Using the data below, reproduce exactly the lines from the line with "[644,311,664,321] or -> (387, 278) none" to the line with "[300,252,360,266] 'example' ->", both included; pictures must be dropped.

═══ Data records

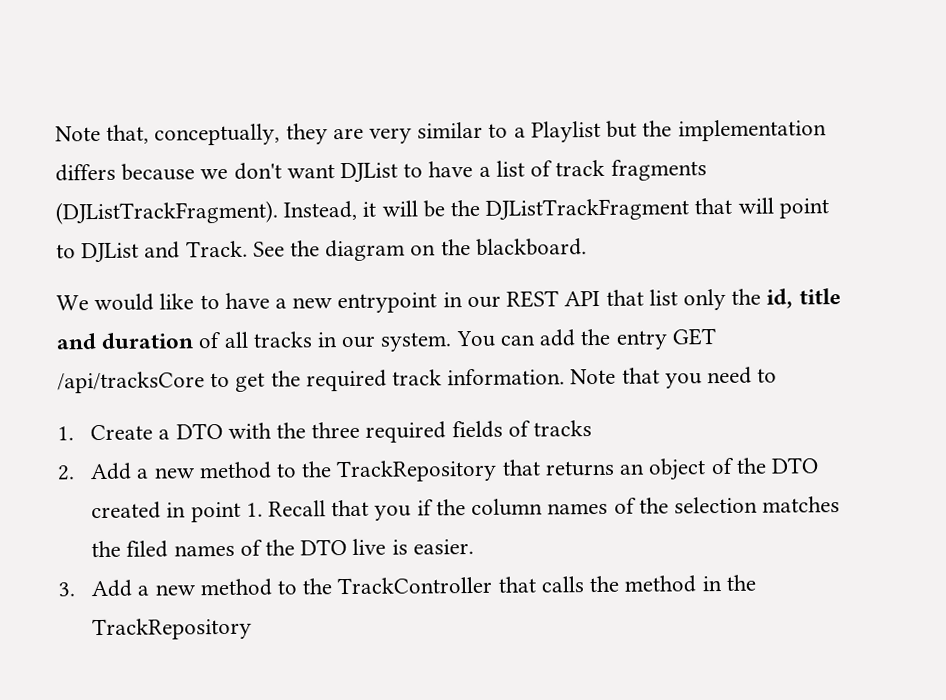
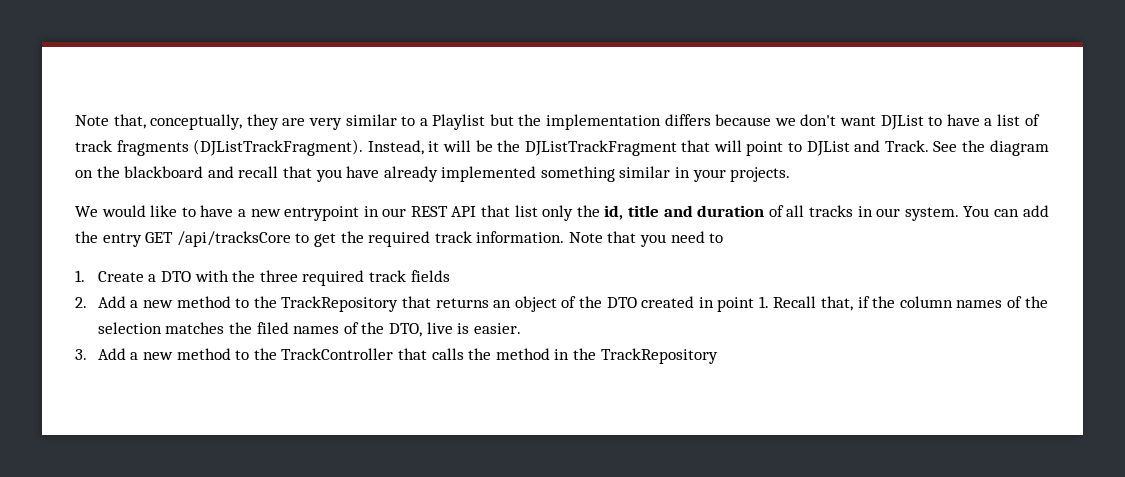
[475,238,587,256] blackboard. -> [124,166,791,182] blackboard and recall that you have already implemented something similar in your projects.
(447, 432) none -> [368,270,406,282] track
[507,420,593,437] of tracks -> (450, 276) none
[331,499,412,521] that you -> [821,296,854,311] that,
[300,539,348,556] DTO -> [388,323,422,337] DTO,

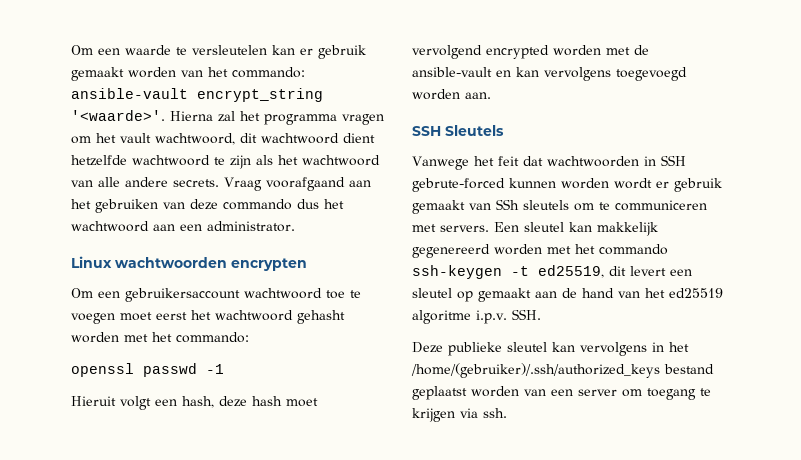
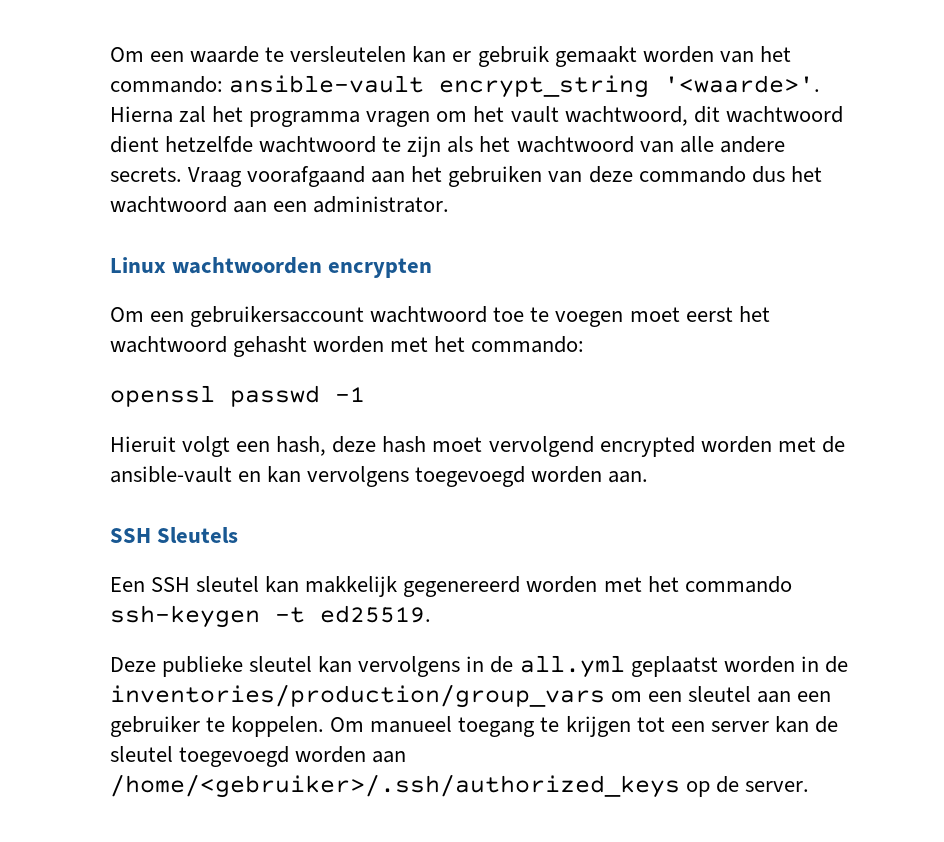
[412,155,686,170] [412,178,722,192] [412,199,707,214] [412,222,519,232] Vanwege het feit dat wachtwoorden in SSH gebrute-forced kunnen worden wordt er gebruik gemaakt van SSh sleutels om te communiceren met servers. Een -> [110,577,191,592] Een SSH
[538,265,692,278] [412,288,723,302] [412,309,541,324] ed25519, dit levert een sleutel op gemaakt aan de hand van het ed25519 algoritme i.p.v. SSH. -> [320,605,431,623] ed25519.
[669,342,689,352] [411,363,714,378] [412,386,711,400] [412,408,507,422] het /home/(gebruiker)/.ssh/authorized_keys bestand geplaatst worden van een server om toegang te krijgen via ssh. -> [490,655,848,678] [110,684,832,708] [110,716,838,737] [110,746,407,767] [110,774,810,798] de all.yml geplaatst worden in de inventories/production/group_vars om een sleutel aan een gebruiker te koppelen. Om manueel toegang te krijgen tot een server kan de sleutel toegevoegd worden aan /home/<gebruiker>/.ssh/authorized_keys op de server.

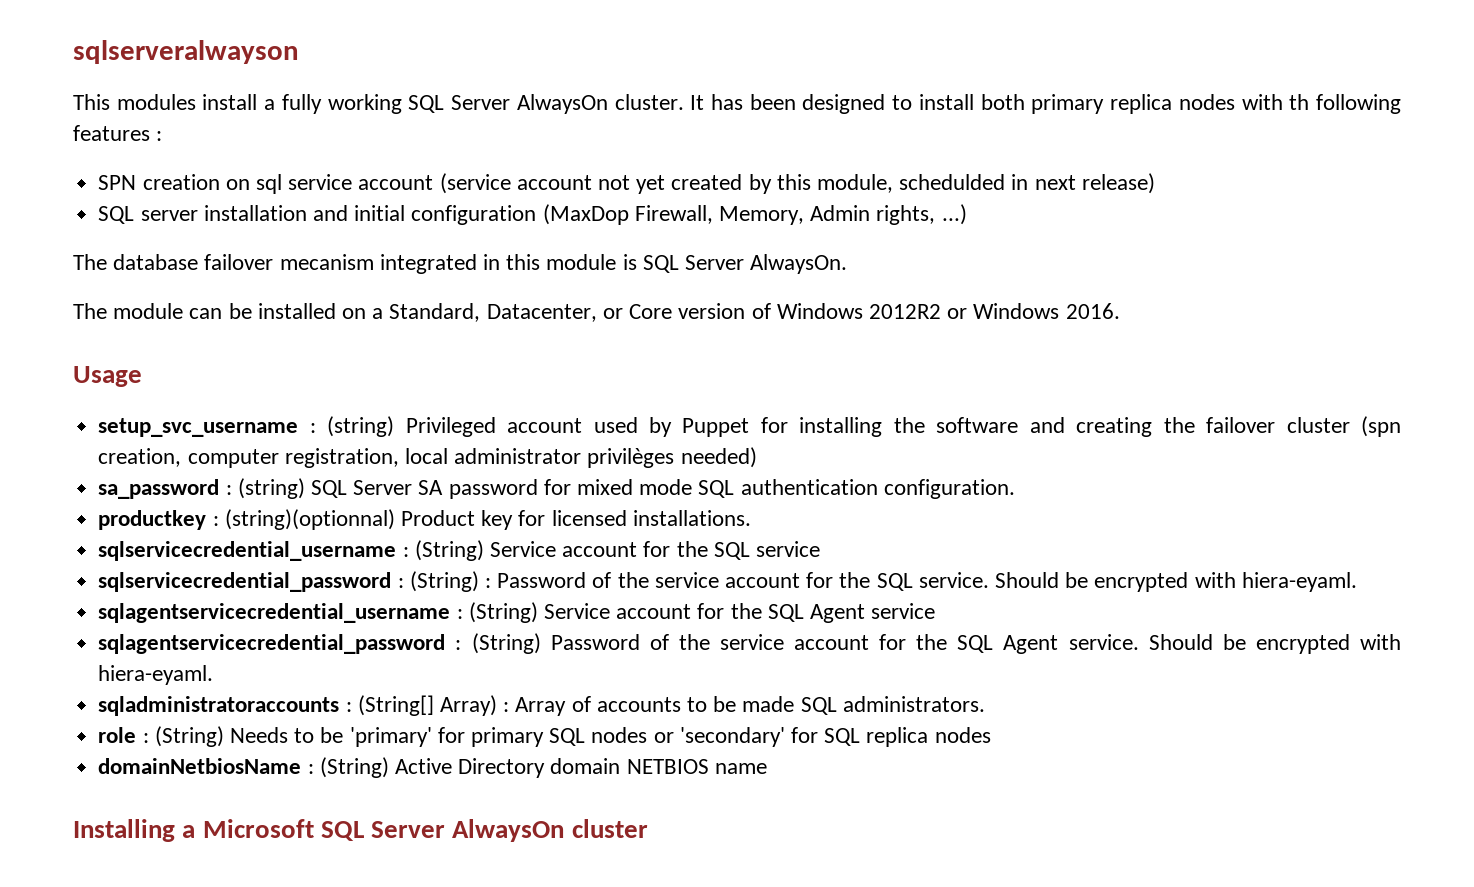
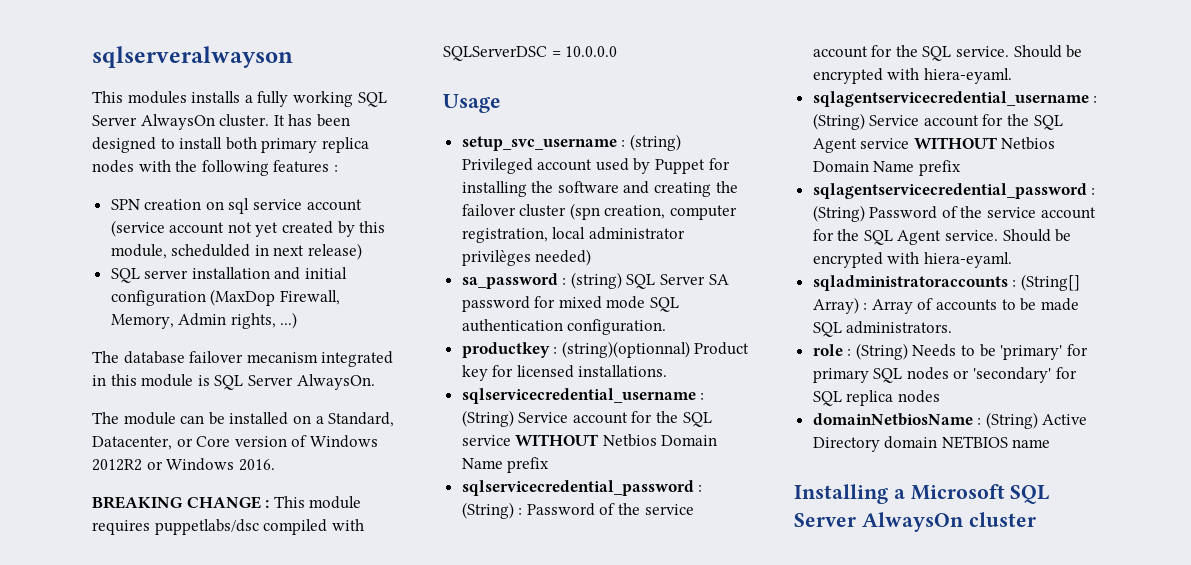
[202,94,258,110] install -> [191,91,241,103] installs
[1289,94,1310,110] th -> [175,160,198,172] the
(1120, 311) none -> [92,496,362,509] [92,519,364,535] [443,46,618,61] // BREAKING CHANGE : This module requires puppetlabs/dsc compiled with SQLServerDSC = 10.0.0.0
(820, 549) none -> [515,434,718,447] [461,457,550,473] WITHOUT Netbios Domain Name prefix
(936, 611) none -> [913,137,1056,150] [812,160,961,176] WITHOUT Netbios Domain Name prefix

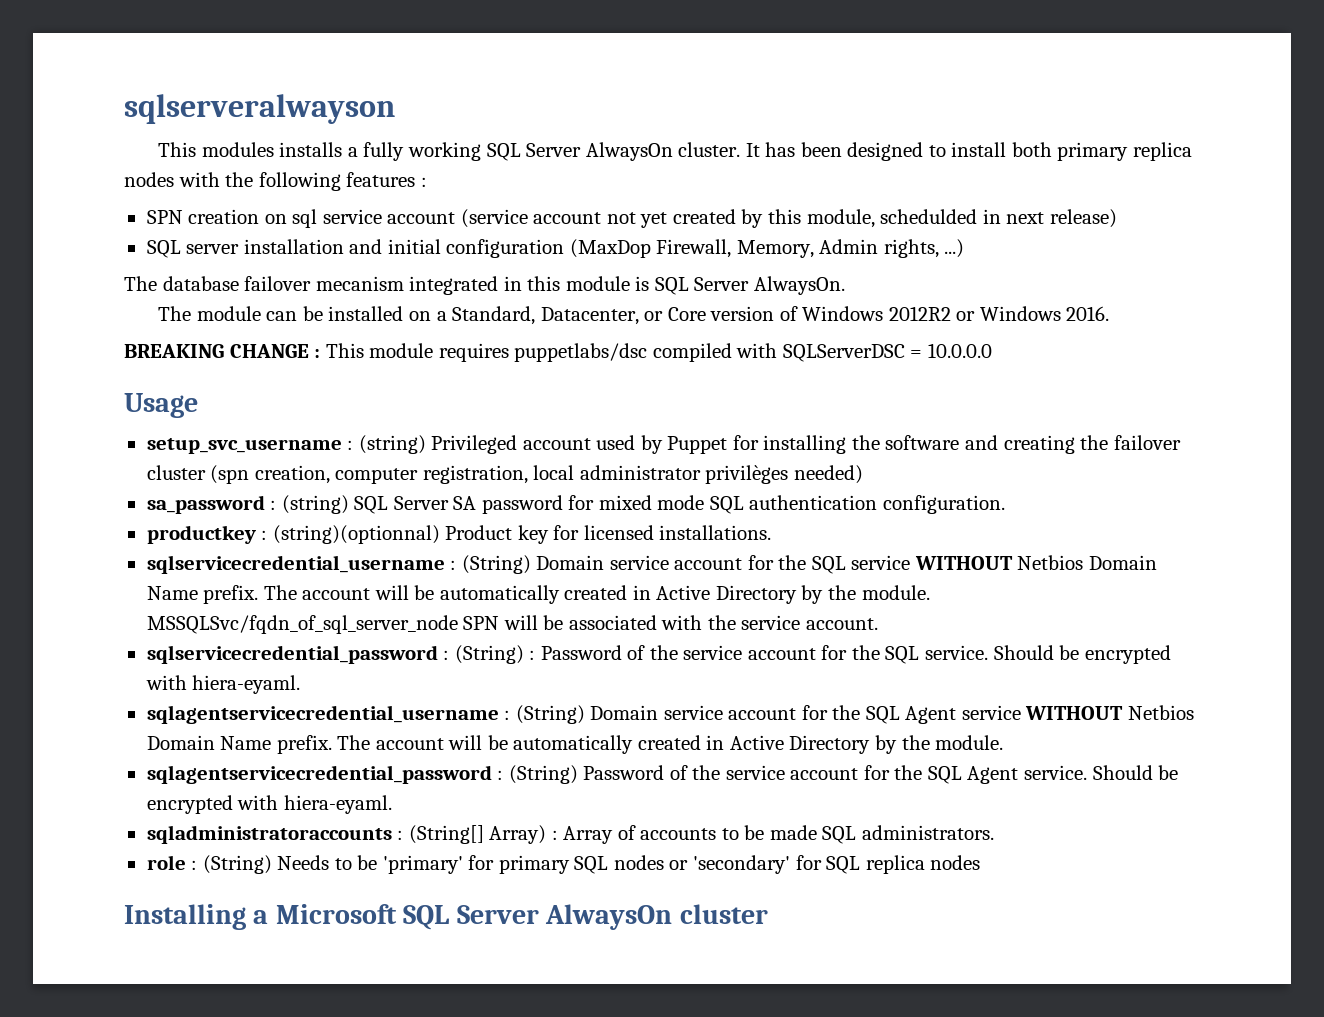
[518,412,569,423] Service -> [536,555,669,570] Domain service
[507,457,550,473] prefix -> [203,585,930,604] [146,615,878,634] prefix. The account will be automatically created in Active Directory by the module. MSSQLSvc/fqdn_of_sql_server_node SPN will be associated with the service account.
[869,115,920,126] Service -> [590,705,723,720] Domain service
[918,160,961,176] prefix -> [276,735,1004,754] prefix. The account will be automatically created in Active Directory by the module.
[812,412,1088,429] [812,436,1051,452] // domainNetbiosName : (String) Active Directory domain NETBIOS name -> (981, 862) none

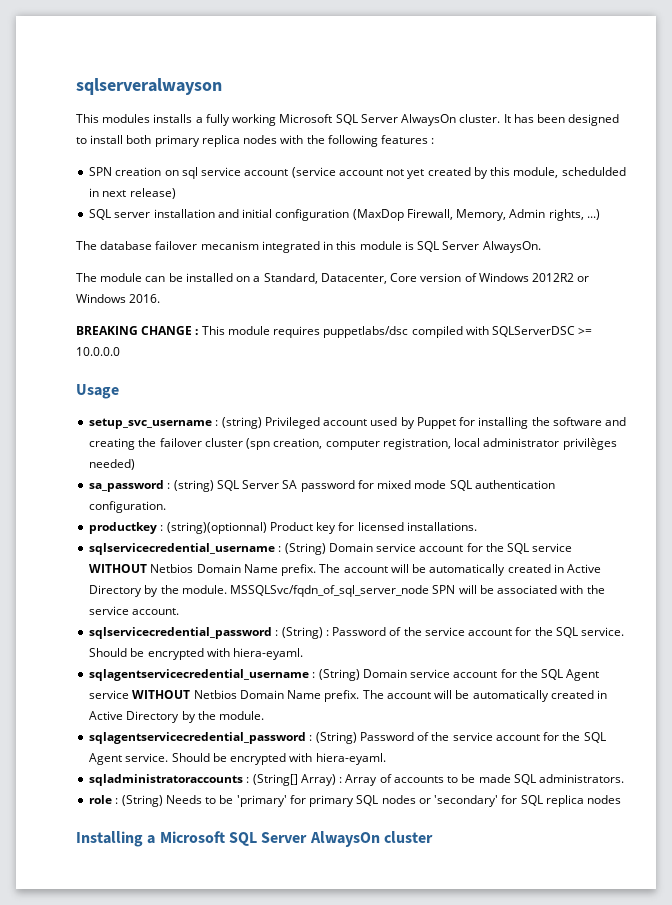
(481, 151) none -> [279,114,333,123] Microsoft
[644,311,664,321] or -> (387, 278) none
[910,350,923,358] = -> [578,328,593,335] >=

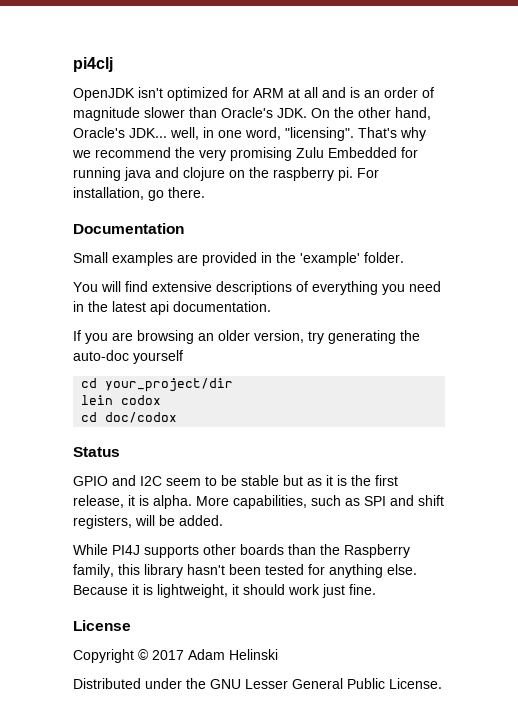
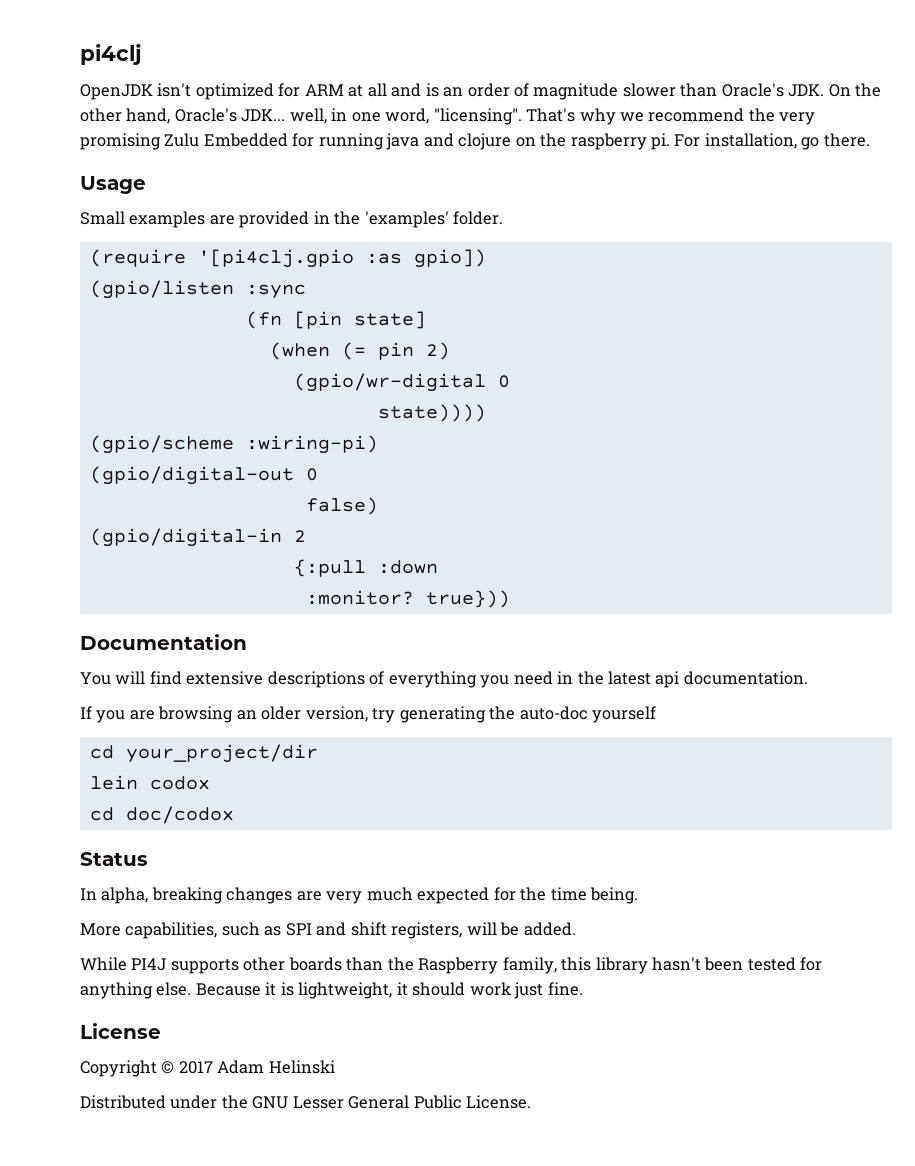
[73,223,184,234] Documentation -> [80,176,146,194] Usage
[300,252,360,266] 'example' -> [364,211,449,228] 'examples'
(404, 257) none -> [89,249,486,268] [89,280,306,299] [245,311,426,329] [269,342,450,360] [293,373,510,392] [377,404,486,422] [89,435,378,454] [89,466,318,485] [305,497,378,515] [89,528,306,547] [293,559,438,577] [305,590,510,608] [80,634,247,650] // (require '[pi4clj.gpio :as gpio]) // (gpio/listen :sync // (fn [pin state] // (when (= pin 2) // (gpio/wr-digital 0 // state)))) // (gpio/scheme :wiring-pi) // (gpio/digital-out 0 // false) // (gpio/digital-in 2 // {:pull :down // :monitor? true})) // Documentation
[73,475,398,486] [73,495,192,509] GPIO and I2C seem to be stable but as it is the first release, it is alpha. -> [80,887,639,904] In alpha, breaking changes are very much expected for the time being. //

══════

# Answer to this exercise
[644,311,664,321] or -> (387, 278) none
[910,350,923,358] = -> [578,328,593,335] >=

[73,223,184,234] Documentation -> [80,176,146,194] Usage
[300,252,360,266] 'example' -> [364,211,449,228] 'examples'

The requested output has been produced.